> **WHAT YOU NEED TO DO**:
The lines to return run from the start of the material below through the line holding "릭 핫스폿도 전국적으로 확장하고 있어 사용자 편의성이 높아지고", both included; please give them back exactly, minus the pictures.

> **DATA FOR ANALYSIS**:

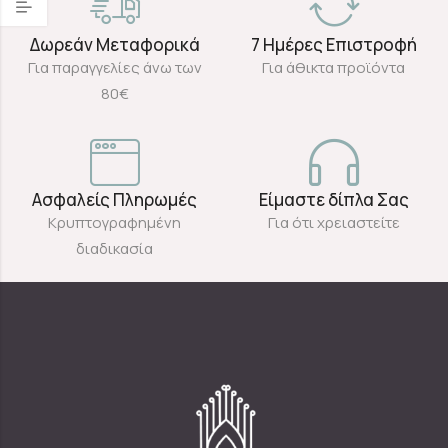
Δωρεάν Μεταφορικά
7 Ημέρες Επιστροφή
Για παραγγελίες άνω των
Για άθικτα προϊόντα
80€
Ασφαλείς Πληρωμές
Είμαστε δίπλα Σας
Κρυπτογραφημένη
Για ότι χρειαστείτε
διαδικασία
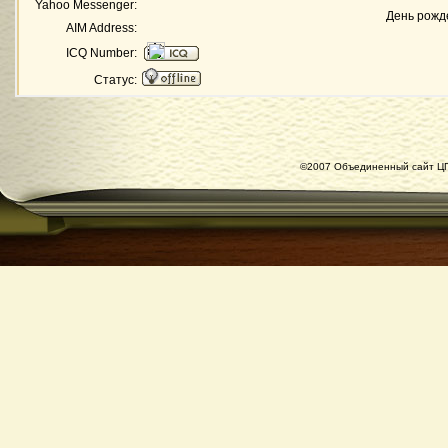
Yahoo Messenger:
День рожд
AIM Address:
ICQ Number:
Статус:
©2007 Объединенный сайт ЦГ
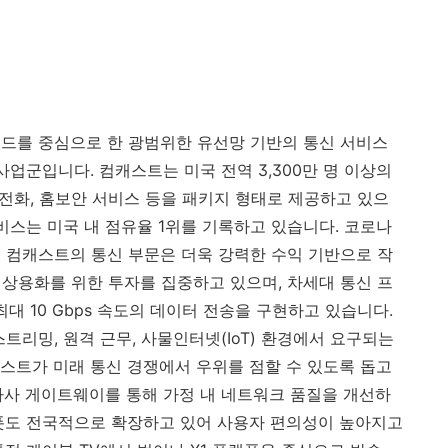
 브랜드를 중심으로 한 광범위한 유선망 기반의 통신 서비스
사업군입니다. 컴캐스트는 미국 전역 3,300만 명 이상의
 전화, 홈보안 서비스 등을 패키지 형태로 제공하고 있으
비스는 미국 내 점유율 1위를 기록하고 있습니다. 코로나
서 컴캐스트의 통신 부문은 더욱 강력한 수익 기반으로 작
 상용화를 위한 투자를 집중하고 있으며, 차세대 통신 프
 최대 10 Gbps 속도의 데이터 전송을 구현하고 있습니다.
 스트리밍, 원격 근무, 사물인터넷(IoT) 환경에서 요구되는
스트가 미래 통신 경쟁에서 우위를 점할 수 있도록 돕고
된 자사 게이트웨이를 통해 가정 내 네트워크 품질을 개선하
릭 핫스폿도 전국적으로 확장하고 있어 사용자 편의성이 높아지고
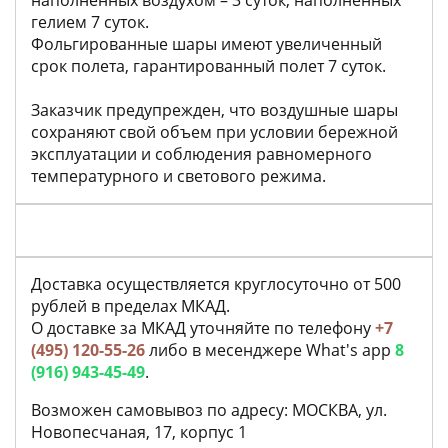
наполненных воздухом – 3 суток, наполненных
гелием 7 суток.
Фольгированные шары имеют увеличенный
срок полета, гарантированный полет 7 суток.
Заказчик предупрежден, что воздушные шары
сохраняют свой объем при условии бережной
эксплуатации и соблюдения равномерного
температурного и светового режима.
Доставка осуществляется круглосуточно от 500
рублей в пределах МКАД.
О доставке за МКАД уточняйте по телефону
+7
(495) 120-55-26
либо в месенджере What's app
8
(916) 943-45-49
.
Возможен самовывоз по адресу: МОСКВА, ул.
Новопесчаная, 17, корпус 1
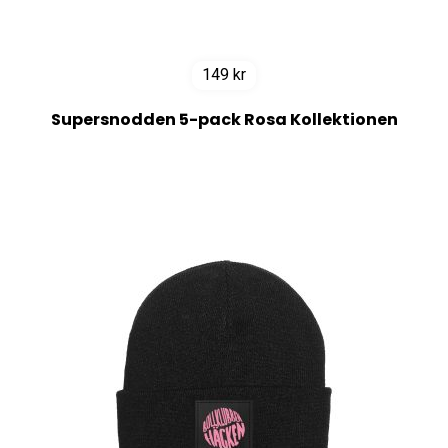
149
kr
Supersnodden 5-pack Rosa Kollektionen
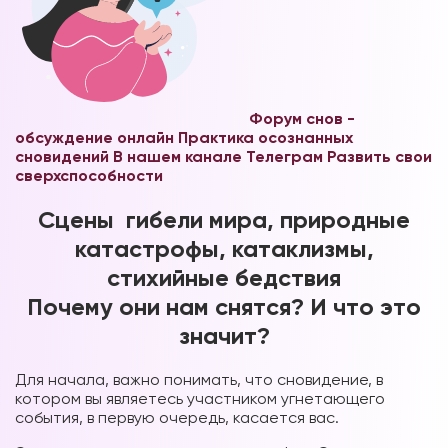
Форум снов -
обсуждение онлайн
Практика осознанных
сновидений В нашем канале Телеграм
Развить свои
сверхспособности
Сцены гибели мира, природные
катастрофы, катаклизмы,
стихийные бедствия
Почему они нам снятся? И что это
значит?
Для начала, важно понимать, что сновидение, в
котором вы являетесь участником угнетающего
события, в первую очередь, касается вас.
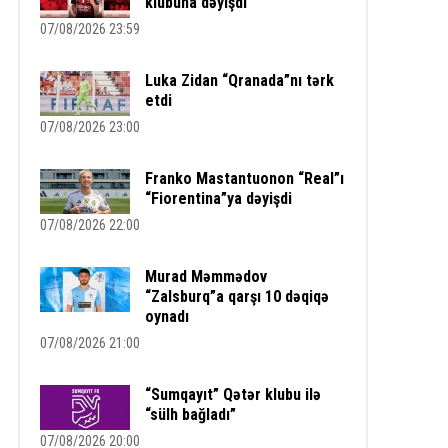
klubuna dəyişdi
07/08/2026 23:59
Luka Zidan “Qranada”nı tərk
etdi
07/08/2026 23:00
Franko Mastantuonon “Real”ı
“Fiorentina”ya dəyişdi
07/08/2026 22:00
Murad Məmmədov
“Zalsburq”a qarşı 10 dəqiqə
oynadı
07/08/2026 21:00
“Sumqayıt” Qətər klubu ilə
“sülh bağladı”
07/08/2026 20:00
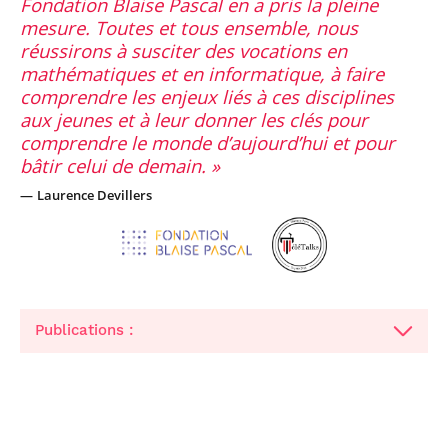
Fondation Blaise Pascal en a pris la pleine
mesure. Toutes et tous ensemble, nous
réussirons à susciter des vocations en
mathématiques et en informatique, à faire
comprendre les enjeux liés à ces disciplines
aux jeunes et à leur donner les clés pour
comprendre le monde d’aujourd’hui et pour
bâtir celui de demain.
Laurence Devillers
Publications :
Des robots et des hommes : Mythes, fantasmes et
réalité
Les Robots émotionnels : Santé, surveillance,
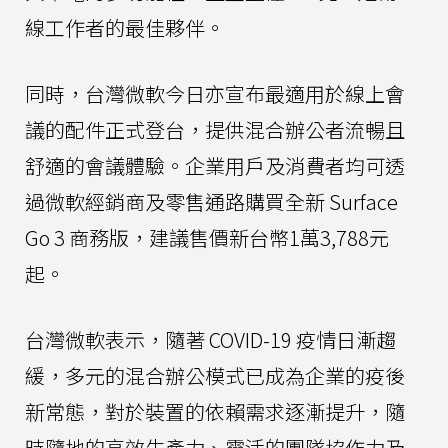
線工作者的最佳夥伴。
同時，台灣微軟今日亦宣布最適用於線上會
議的配件正式登台，提供混合辦公者流暢且
舒適的會議體驗。企業用戶及消費者均可透
過微軟經銷商及零售通路購買全新 Surface
Go 3 商務版，建議售價新台幣1萬3,788元
起。
台灣微軟表示，隨著 COVID-19 疫情日漸趨
緩，多元的混合辦公模式已成為企業的疫後
新常態，對於裝置的依賴需求逐漸提升，隨
時隨地的高效生產力、靈活的團隊協作力及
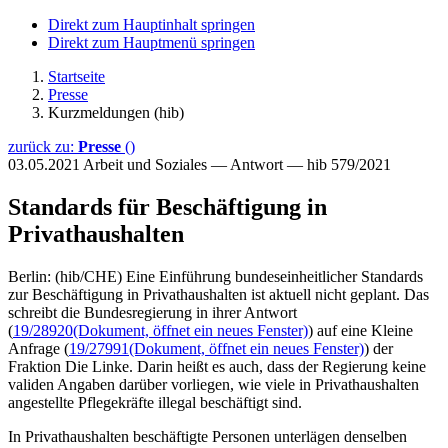
Direkt zum Hauptinhalt springen
Direkt zum Hauptmenü springen
Startseite
Presse
Kurzmeldungen (hib)
zurück zu:
Presse
()
03.05.2021
Arbeit und Soziales — Antwort — hib 579/2021
Standards für Beschäftigung in
Privathaushalten
Berlin: (hib/CHE) Eine Einführung bundeseinheitlicher Standards
zur Beschäftigung in Privathaushalten ist aktuell nicht geplant. Das
schreibt die Bundesregierung in ihrer Antwort
(
19/28920
(Dokument, öffnet ein neues Fenster)
) auf eine Kleine
Anfrage (
19/27991
(Dokument, öffnet ein neues Fenster)
) der
Fraktion Die Linke. Darin heißt es auch, dass der Regierung keine
validen Angaben darüber vorliegen, wie viele in Privathaushalten
angestellte Pflegekräfte illegal beschäftigt sind.
In Privathaushalten beschäftigte Personen unterlägen denselben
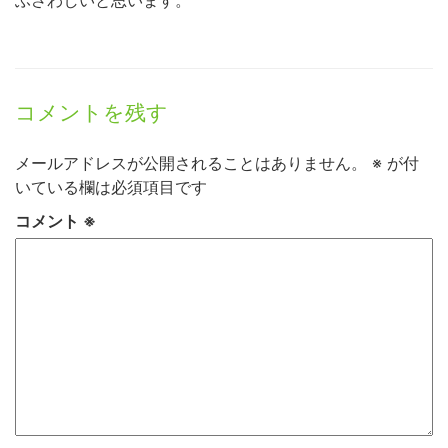
コメントを残す
メールアドレスが公開されることはありません。
※
が付
いている欄は必須項目です
コメント
※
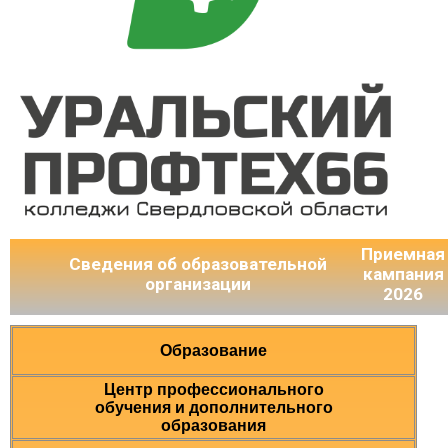
Приемная
Сведения об образовательной
кампания
организации
2026
Образование
Центр профессионального
обучения и дополнительного
образования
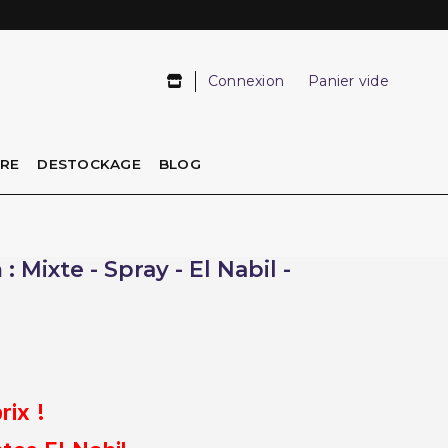
Connexion
Panier vide
IRE
DESTOCKAGE
BLOG
 Mixte - Spray - El Nabil -
ix !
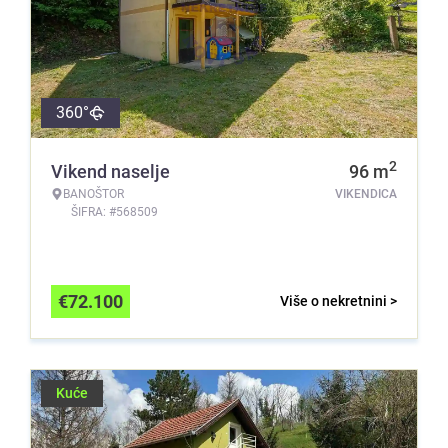
360°
2
Vikend naselje
96
m
BANOŠTOR
VIKENDICA
ŠIFRA: #568509
€
72.100
Više o nekretnini >
Kuće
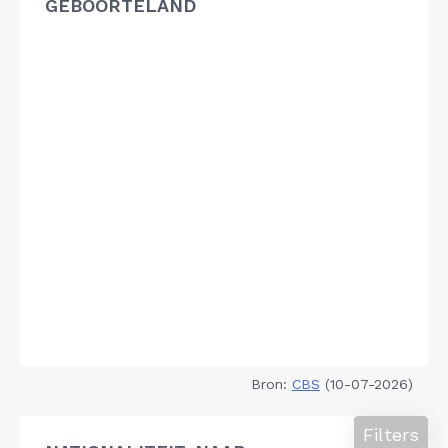
GEBOORTELAND
Bron:
CBS
(10-07-2026)
Filters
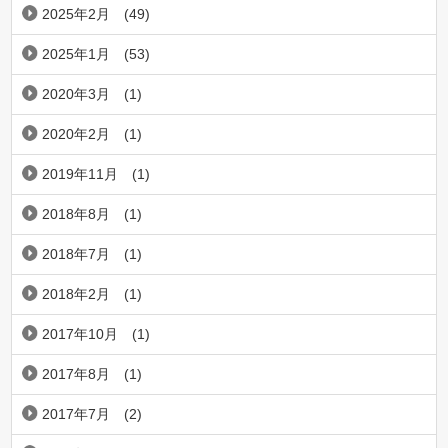
2025年2月
(49)
2025年1月
(53)
2020年3月
(1)
2020年2月
(1)
2019年11月
(1)
2018年8月
(1)
2018年7月
(1)
2018年2月
(1)
2017年10月
(1)
2017年8月
(1)
2017年7月
(2)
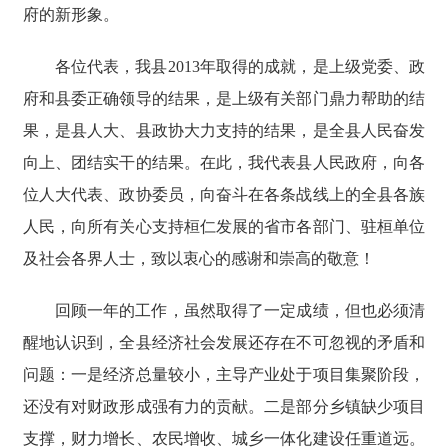
府的新形象。
各位代表，我县2013年取得的成就，是上级党委、政
府和县委正确领导的结果，是上级有关部门鼎力帮助的结
果，是县人大、县政协大力支持的结果，是全县人民奋发
向上、团结实干的结果。在此，我代表县人民政府，向各
位人大代表、政协委员，向奋斗在各条战线上的全县各族
人民，向所有关心支持桓仁发展的省市各部门、驻桓单位
及社会各界人士，致以衷心的感谢和崇高的敬意！
回顾一年的工作，虽然取得了一定成绩，但也必须清
醒地认识到，全县经济社会发展还存在不可忽视的矛盾和
问题：一是经济总量较小，主导产业处于项目集聚阶段，
还没有对财政形成强有力的贡献。二是部分乡镇缺少项目
支撑，财力增长、农民增收、城乡一体化建设任重道远。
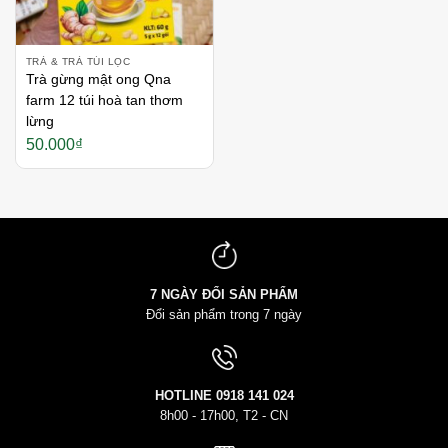
TRÀ & TRÀ TÚI LỌC
Trà gừng mật ong Qna
farm 12 túi hoà tan thơm
lừng
50.000
₫
7 NGÀY ĐỔI SẢN PHẨM
Đổi sản phẩm trong 7 ngày
HOTLINE
0918 141 024
8h00 - 17h00, T2 - CN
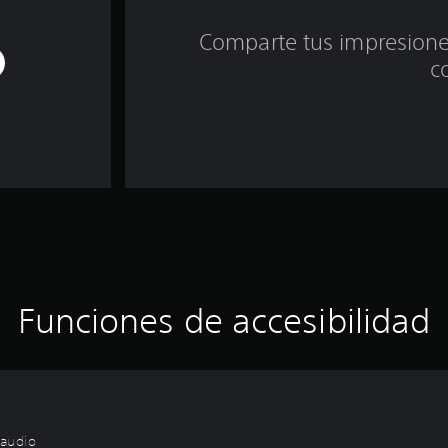
Comparte tus impresiones
c
Funciones de accesibilidad
 audio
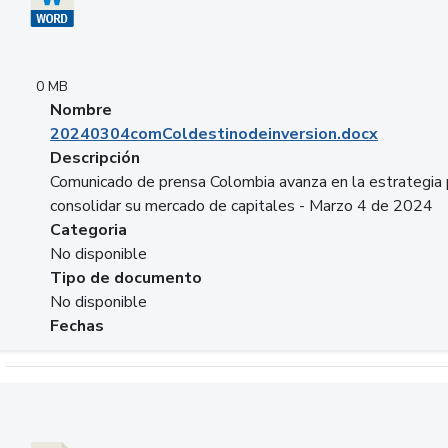
0 MB
Nombre
20240304comColdestinodeinversion.docx
Descripción
Comunicado de prensa Colombia avanza en la estrategia 
consolidar su mercado de capitales - Marzo 4 de 2024
Categoria
No disponible
Tipo de documento
No disponible
Fechas
Descargar 20240229preforoviviendaasobancaria.pptx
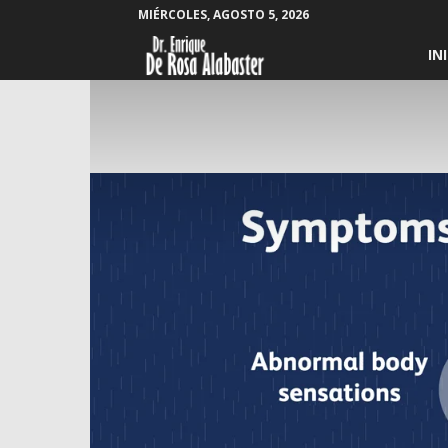
MIÉRCOLES, AGOSTO 5, 2026
Enrique
IN
De
Rosa
Alabaster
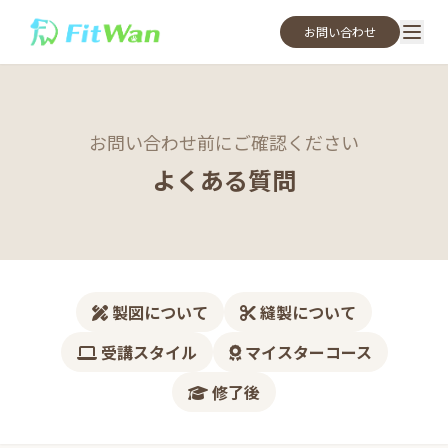
お問い合わせ
お問い合わせ前にご確認ください
よくある質問
製図について
縫製について
受講スタイル
マイスターコース
修了後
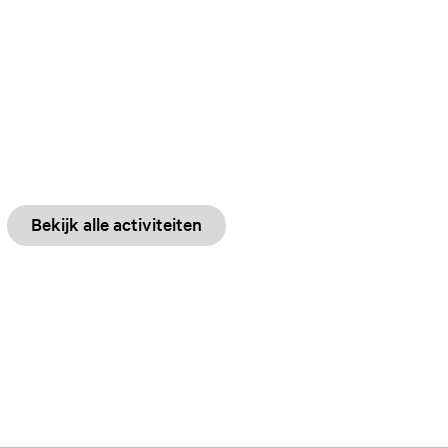
Bekijk alle activiteiten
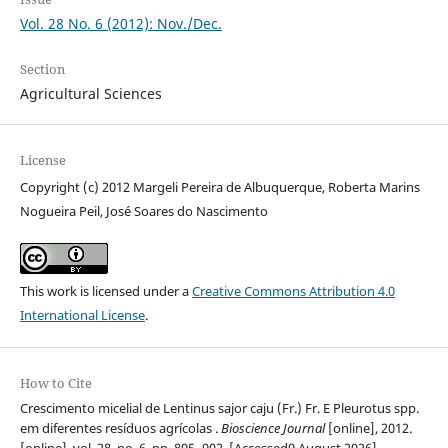
Vol. 28 No. 6 (2012): Nov./Dec.
Section
Agricultural Sciences
License
Copyright (c) 2012 Margeli Pereira de Albuquerque, Roberta Marins
Nogueira Peil, José Soares do Nascimento
This work is licensed under a
Creative Commons Attribution 4.0
International License
.
How to Cite
Crescimento micelial de Lentinus sajor caju (Fr.) Fr. E Pleurotus spp.
em diferentes resíduos agrícolas .
Bioscience Journal
[online], 2012.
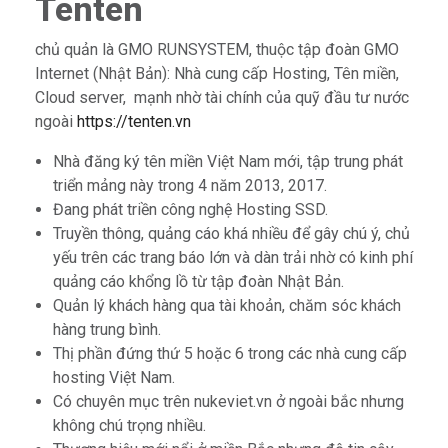
Tenten
chủ quản là GMO RUNSYSTEM, thuộc tập đoàn GMO
Internet (Nhật Bản): Nhà cung cấp Hosting, Tên miền,
Cloud server, mạnh nhờ tài chính của quỹ đầu tư nước
ngoài
https://tenten.vn
Nhà đăng ký tên miền Việt Nam mới, tập trung phát
triển mảng này trong 4 năm 2013, 2017.
Đang phát triền công nghệ Hosting SSD.
Truyền thông, quảng cáo khá nhiều để gây chú ý, chủ
yếu trên các trang báo lớn và dàn trải nhờ có kinh phí
quảng cáo khổng lồ từ tập đoàn Nhật Bản.
Quản lý khách hàng qua tài khoản, chăm sóc khách
hàng trung bình.
Thị phần đứng thứ 5 hoặc 6 trong các nhà cung cấp
hosting Việt Nam.
Có chuyên mục trên nukeviet.vn ở ngoài bắc nhưng
không chú trọng nhiều.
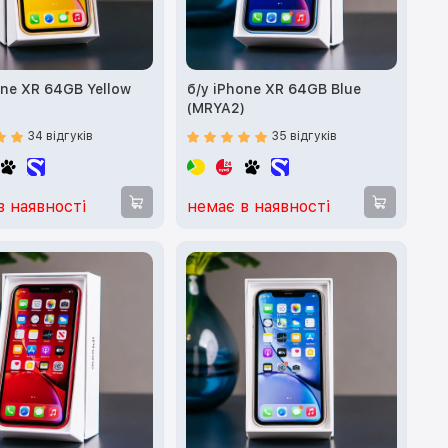
one XR 64GB Yellow
б/у iPhone XR 64GB Blue
)
(MRYA2)
34 відгуків
35 відгуків
в наявності
немає в наявності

> **RESPONSE**:
Δωρεάν Μεταφορικά
7 Ημέρες Επιστροφή
Για παραγγελίες άνω των
Για άθικτα προϊόντα
80€
Ασφαλείς Πληρωμές
Είμαστε δίπλα Σας
Κρυπτογραφημένη
Για ότι χρειαστείτε
διαδικασία
Yahoo Messenger:
День рожд
AIM Address:
ICQ Number:
Статус:
©2007 Объединенный сайт ЦГ
 브랜드를 중심으로 한 광범위한 유선망 기반의 통신 서비스
사업군입니다. 컴캐스트는 미국 전역 3,300만 명 이상의
 전화, 홈보안 서비스 등을 패키지 형태로 제공하고 있으
비스는 미국 내 점유율 1위를 기록하고 있습니다. 코로나
서 컴캐스트의 통신 부문은 더욱 강력한 수익 기반으로 작
 상용화를 위한 투자를 집중하고 있으며, 차세대 통신 프
 최대 10 Gbps 속도의 데이터 전송을 구현하고 있습니다.
 스트리밍, 원격 근무, 사물인터넷(IoT) 환경에서 요구되는
스트가 미래 통신 경쟁에서 우위를 점할 수 있도록 돕고
된 자사 게이트웨이를 통해 가정 내 네트워크 품질을 개선하
릭 핫스폿도 전국적으로 확장하고 있어 사용자 편의성이 높아지고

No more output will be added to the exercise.